State only the number of lines below where the word "Advisory" is found.

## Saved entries
--- START ---
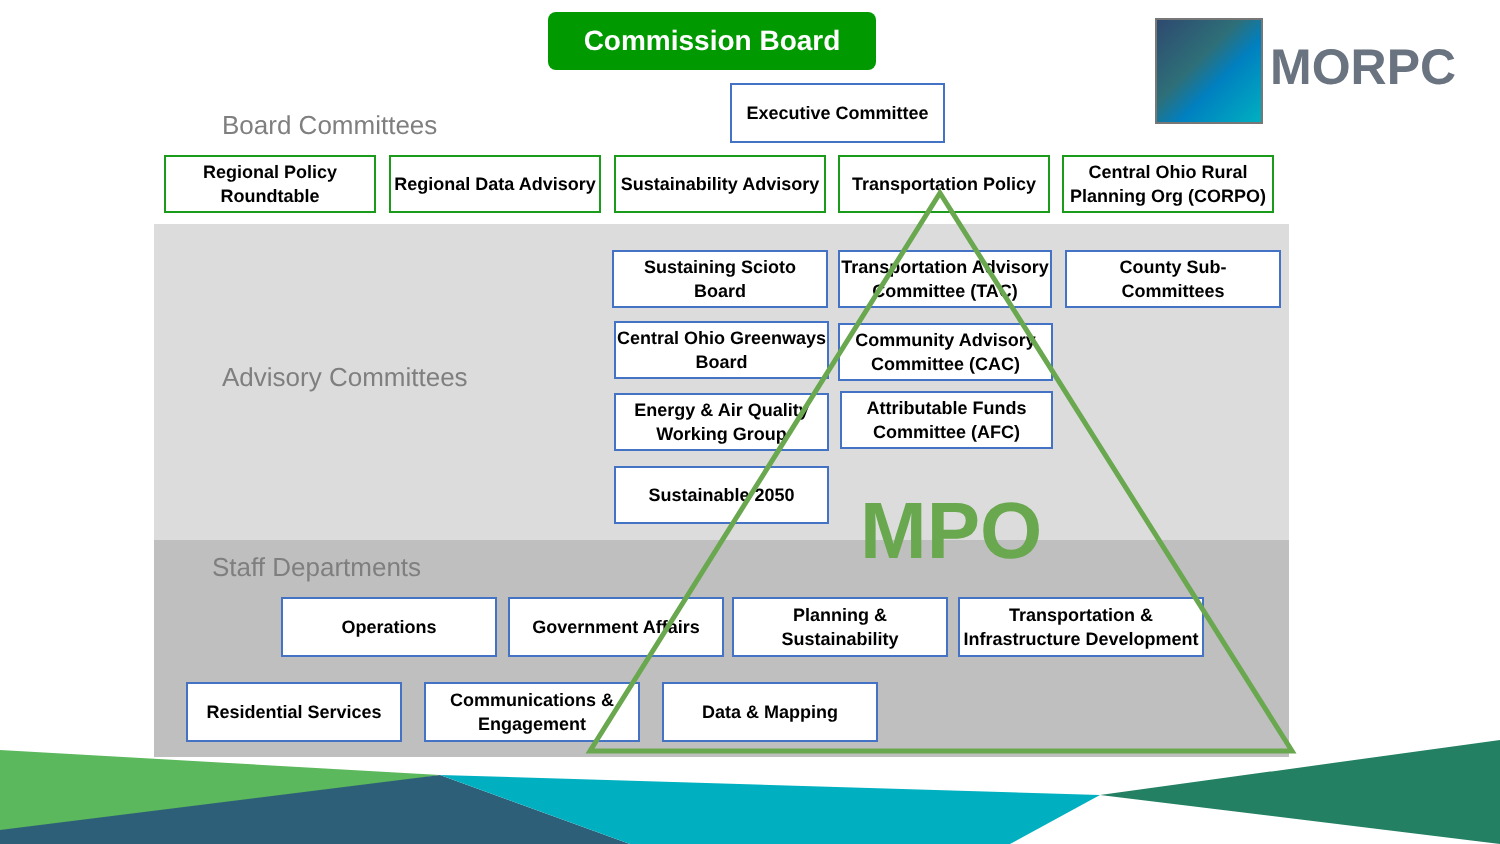Commission Board
MORPC
Executive Committee
Board Committees
Regional Policy
Roundtable
Regional Data Advisory
Sustainability Advisory
Transportation Policy
Central Ohio Rural
Planning Org (CORPO)
Advisory Committees
Sustaining Scioto
Board
Transportation Advisory
Committee (TAC)
County Sub-
Committees
Central Ohio Greenways
Board
Community Advisory
Committee (CAC)
Energy & Air Quality
Working Group
Attributable Funds
Committee (AFC)
Sustainable 2050
MPO
Staff Departments
Operations Government Affairs
Planning &
Sustainability
Transportation &
Infrastructure Development
Residential Services
Communications &
Engagement
Data & Mapping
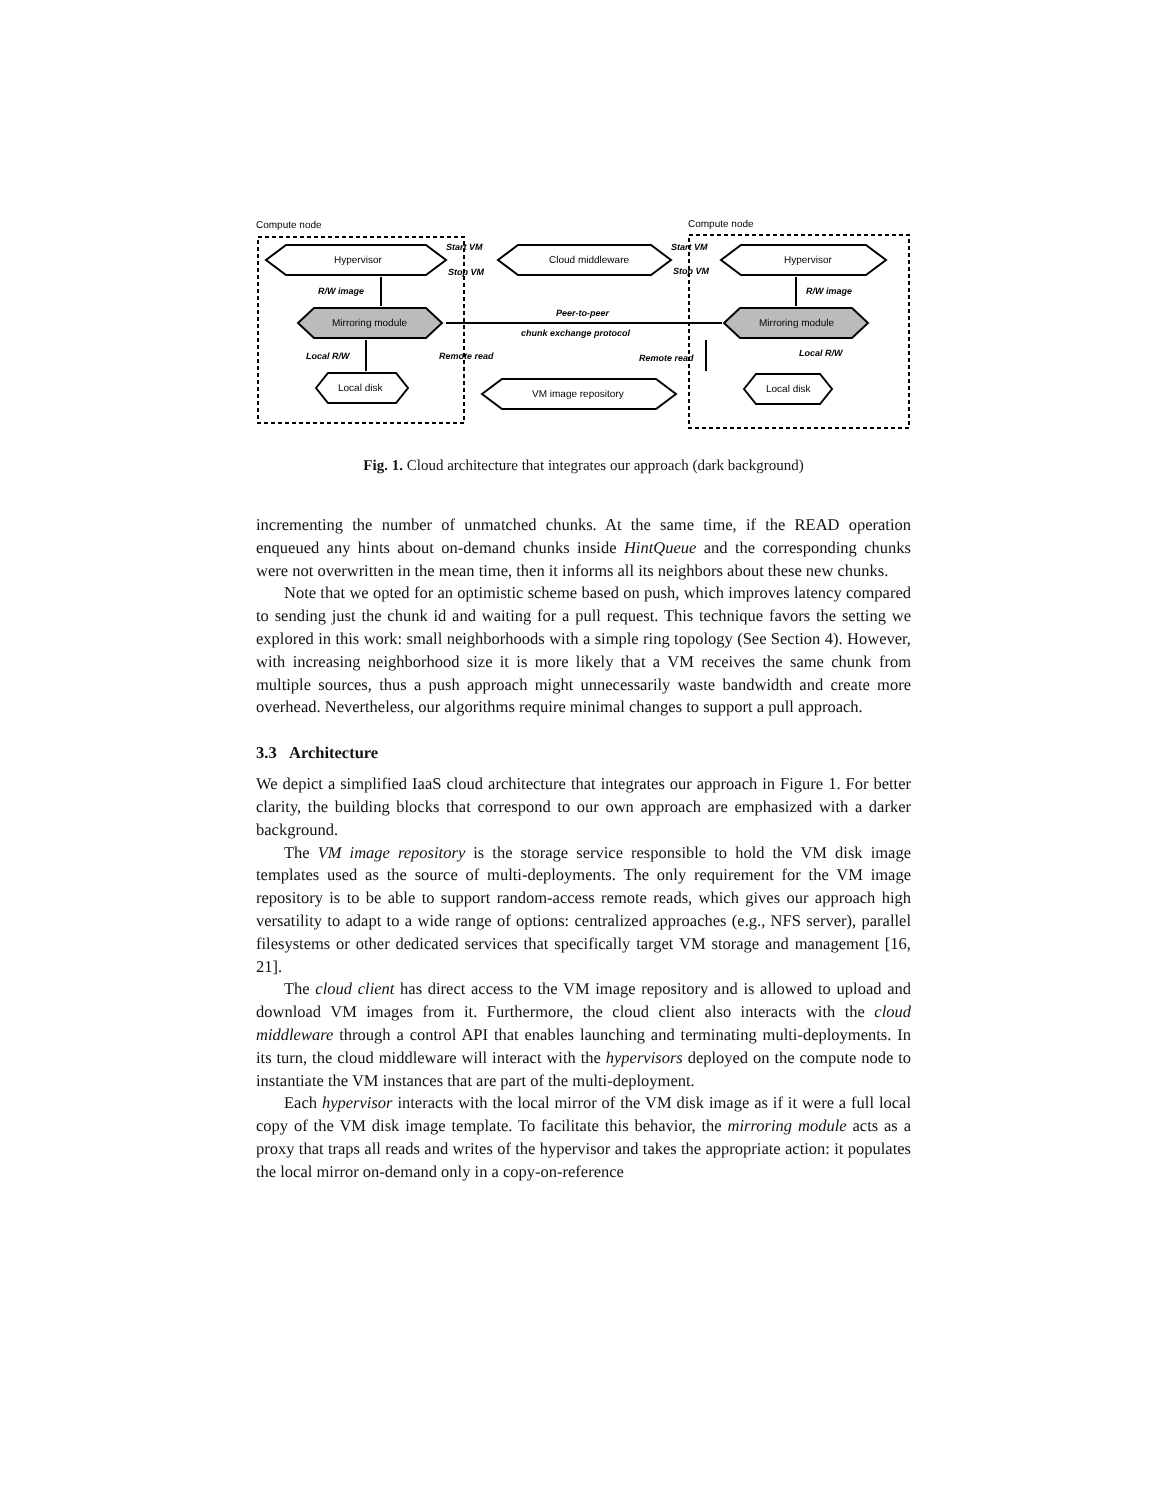Compute node
Compute node
Hypervisor
Cloud middleware
Hypervisor
Mirroring module
Mirroring module
Local disk
Local disk
VM image repository
Start VM
Stop VM
Start VM
Stop VM
R/W image
R/W image
Peer-to-peer
chunk exchange protocol
Local R/W
Local R/W
Remote read
Remote read
Fig. 1. Cloud architecture that integrates our approach (dark background)
incrementing the number of unmatched chunks. At the same time, if the READ operation enqueued any hints about on-demand chunks inside HintQueue and the corresponding chunks were not overwritten in the mean time, then it informs all its neighbors about these new chunks.
Note that we opted for an optimistic scheme based on push, which improves latency compared to sending just the chunk id and waiting for a pull request. This technique favors the setting we explored in this work: small neighborhoods with a simple ring topology (See Section 4). However, with increasing neighborhood size it is more likely that a VM receives the same chunk from multiple sources, thus a push approach might unnecessarily waste bandwidth and create more overhead. Nevertheless, our algorithms require minimal changes to support a pull approach.
3.3 Architecture
We depict a simplified IaaS cloud architecture that integrates our approach in Figure 1. For better clarity, the building blocks that correspond to our own approach are emphasized with a darker background.
The VM image repository is the storage service responsible to hold the VM disk image templates used as the source of multi-deployments. The only requirement for the VM image repository is to be able to support random-access remote reads, which gives our approach high versatility to adapt to a wide range of options: centralized approaches (e.g., NFS server), parallel filesystems or other dedicated services that specifically target VM storage and management [16, 21].
The cloud client has direct access to the VM image repository and is allowed to upload and download VM images from it. Furthermore, the cloud client also interacts with the cloud middleware through a control API that enables launching and terminating multi-deployments. In its turn, the cloud middleware will interact with the hypervisors deployed on the compute node to instantiate the VM instances that are part of the multi-deployment.
Each hypervisor interacts with the local mirror of the VM disk image as if it were a full local copy of the VM disk image template. To facilitate this behavior, the mirroring module acts as a proxy that traps all reads and writes of the hypervisor and takes the appropriate action: it populates the local mirror on-demand only in a copy-on-reference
--- END ---
## Response below
5